■ ASSIGNED TASK
Output every line below exactly, please, omitting pictures.

DATASET section start

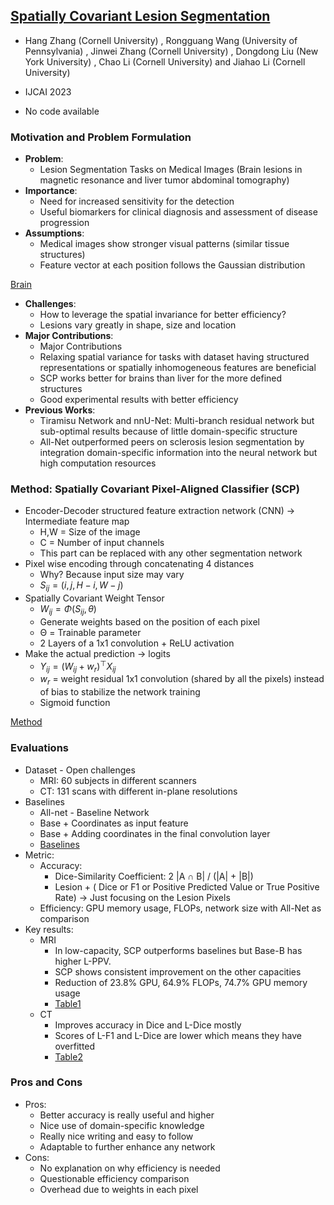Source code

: ## [Spatially Covariant Lesion Segmentation](https://www.ijcai.org/proceedings/2023/0190.pdf)

* Hang Zhang (Cornell University) , Rongguang Wang (University of Pennsylvania) , Jinwei Zhang (Cornell University) , Dongdong Liu (New York University) , Chao Li (Cornell University) and Jiahao Li (Cornell University)

* IJCAI 2023

* No code available

### Motivation and Problem Formulation

* **Problem**:
   * Lesion Segmentation Tasks on Medical Images (Brain lesions in magnetic resonance and liver tumor abdominal tomography)
* **Importance**:
   * Need for increased sensitivity for the detection
   * Useful biomarkers for clinical diagnosis and assessment of disease progression
* **Assumptions**:
   * Medical images show stronger visual patterns (similar tissue structures)
   * Feature vector at each position follows the Gaussian distribution

[Brain](./Brain.png)

* **Challenges**:
   * How to leverage the spatial invariance for better efficiency?
   * Lesions vary greatly in shape, size and location
* **Major Contributions**: 
   * Major Contributions
   * Relaxing spatial variance for tasks with dataset having structured representations or spatially inhomogeneous features are beneficial
   * SCP works better for brains than liver for the more defined structures
   * Good experimental results with better efficiency
* **Previous Works**:
   * Tiramisu Network and nnU-Net: Multi-branch residual network but sub-optimal results because of little domain-specific structure
   * All-Net outperformed peers on sclerosis lesion segmentation by integration domain-specific information into the neural network but high computation resources

### Method: Spatially Covariant Pixel-Aligned Classifier (SCP)

* Encoder-Decoder structured feature extraction network (CNN) -> Intermediate feature map
   * H,W = Size of the image
   * C = Number of input channels
   * This part can be replaced with any other segmentation network
* Pixel wise encoding through concatenating 4 distances
   * Why? Because input size may vary
   * $S_{ij} = (i,j,H-i, W-j)$
* Spatially Covariant Weight Tensor
   * $W_{ij} = \Phi(S_{ij}, \theta)$
   * Generate weights based on the position of each pixel
   * Θ = Trainable parameter
   * 2 Layers of a 1x1 convolution + ReLU activation
* Make the actual prediction -> logits
   * $Y_{ij} = (W_{ij} + w_r)^{\top}X_{ij}$
   * $w_r$ = weight residual 1x1 convolution (shared by all the pixels) instead of bias to stabilize the network training
   * Sigmoid function
 
[Method](./Method.png)

### Evaluations

* Dataset - Open challenges
   * MRI: 60 subjects in different scanners
   * CT: 131 scans with different in-plane resolutions
* Baselines
   * All-net - Baseline Network
   * Base + Coordinates as input feature
   * Base + Adding coordinates in the final convolution layer
   * [Baselines](./Baselines.png)
* Metric:
   * Accuracy:
      * Dice-Similarity Coefficient: 2 |A ∩ B| / (|A| + |B|)
      * Lesion + ( Dice or F1 or Positive Predicted Value or True Positive Rate) -> Just focusing on the Lesion Pixels
   * Efficiency: GPU memory usage, FLOPs, network size with All-Net as comparison
* Key results:
   * MRI 
      * In low-capacity, SCP outperforms baselines but Base-B has higher L-PPV.
      * SCP shows consistent improvement on the other capacities
      * Reduction of 23.8% GPU, 64.9% FLOPs, 74.7% GPU memory usage
      * [Table1](./Table1.png)
   * CT
      * Improves accuracy in Dice and L-Dice mostly
      * Scores of L-F1 and L-Dice are lower which means they have overfitted
      * [Table2](./Table2.png)

### Pros and Cons

* Pros:
   * Better accuracy is really useful and higher
   * Nice use of domain-specific knowledge
   * Really nice writing and easy to follow
   * Adaptable to further enhance any network
* Cons:
   * No explanation on why efficiency is needed
   * Questionable efficiency comparison
   * Overhead due to weights in each pixel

DATASET section end

■ RESPONSE TO THE EXERCISE
Source code

: ## [Spatially Covariant Lesion Segmentation](https://www.ijcai.org/proceedings/2023/0190.pdf)

* Hang Zhang (Cornell University) , Rongguang Wang (University of Pennsylvania) , Jinwei Zhang (Cornell University) , Dongdong Liu (New York University) , Chao Li (Cornell University) and Jiahao Li (Cornell University)

* IJCAI 2023

* No code available

### Motivation and Problem Formulation

* **Problem**:
   * Lesion Segmentation Tasks on Medical Images (Brain lesions in magnetic resonance and liver tumor abdominal tomography)
* **Importance**:
   * Need for increased sensitivity for the detection
   * Useful biomarkers for clinical diagnosis and assessment of disease progression
* **Assumptions**:
   * Medical images show stronger visual patterns (similar tissue structures)
   * Feature vector at each position follows the Gaussian distribution

[Brain](./Brain.png)

* **Challenges**:
   * How to leverage the spatial invariance for better efficiency?
   * Lesions vary greatly in shape, size and location
* **Major Contributions**: 
   * Major Contributions
   * Relaxing spatial variance for tasks with dataset having structured representations or spatially inhomogeneous features are beneficial
   * SCP works better for brains than liver for the more defined structures
   * Good experimental results with better efficiency
* **Previous Works**:
   * Tiramisu Network and nnU-Net: Multi-branch residual network but sub-optimal results because of little domain-specific structure
   * All-Net outperformed peers on sclerosis lesion segmentation by integration domain-specific information into the neural network but high computation resources

### Method: Spatially Covariant Pixel-Aligned Classifier (SCP)

* Encoder-Decoder structured feature extraction network (CNN) -> Intermediate feature map
   * H,W = Size of the image
   * C = Number of input channels
   * This part can be replaced with any other segmentation network
* Pixel wise encoding through concatenating 4 distances
   * Why? Because input size may vary
   * $S_{ij} = (i,j,H-i, W-j)$
* Spatially Covariant Weight Tensor
   * $W_{ij} = \Phi(S_{ij}, \theta)$
   * Generate weights based on the position of each pixel
   * Θ = Trainable parameter
   * 2 Layers of a 1x1 convolution + ReLU activation
* Make the actual prediction -> logits
   * $Y_{ij} = (W_{ij} + w_r)^{\top}X_{ij}$
   * $w_r$ = weight residual 1x1 convolution (shared by all the pixels) instead of bias to stabilize the network training
   * Sigmoid function
 
[Method](./Method.png)

### Evaluations

* Dataset - Open challenges
   * MRI: 60 subjects in different scanners
   * CT: 131 scans with different in-plane resolutions
* Baselines
   * All-net - Baseline Network
   * Base + Coordinates as input feature
   * Base + Adding coordinates in the final convolution layer
   * [Baselines](./Baselines.png)
* Metric:
   * Accuracy:
      * Dice-Similarity Coefficient: 2 |A ∩ B| / (|A| + |B|)
      * Lesion + ( Dice or F1 or Positive Predicted Value or True Positive Rate) -> Just focusing on the Lesion Pixels
   * Efficiency: GPU memory usage, FLOPs, network size with All-Net as comparison
* Key results:
   * MRI 
      * In low-capacity, SCP outperforms baselines but Base-B has higher L-PPV.
      * SCP shows consistent improvement on the other capacities
      * Reduction of 23.8% GPU, 64.9% FLOPs, 74.7% GPU memory usage
      * [Table1](./Table1.png)
   * CT
      * Improves accuracy in Dice and L-Dice mostly
      * Scores of L-F1 and L-Dice are lower which means they have overfitted
      * [Table2](./Table2.png)

### Pros and Cons

* Pros:
   * Better accuracy is really useful and higher
   * Nice use of domain-specific knowledge
   * Really nice writing and easy to follow
   * Adaptable to further enhance any network
* Cons:
   * No explanation on why efficiency is needed
   * Questionable efficiency comparison
   * Overhead due to weights in each pixel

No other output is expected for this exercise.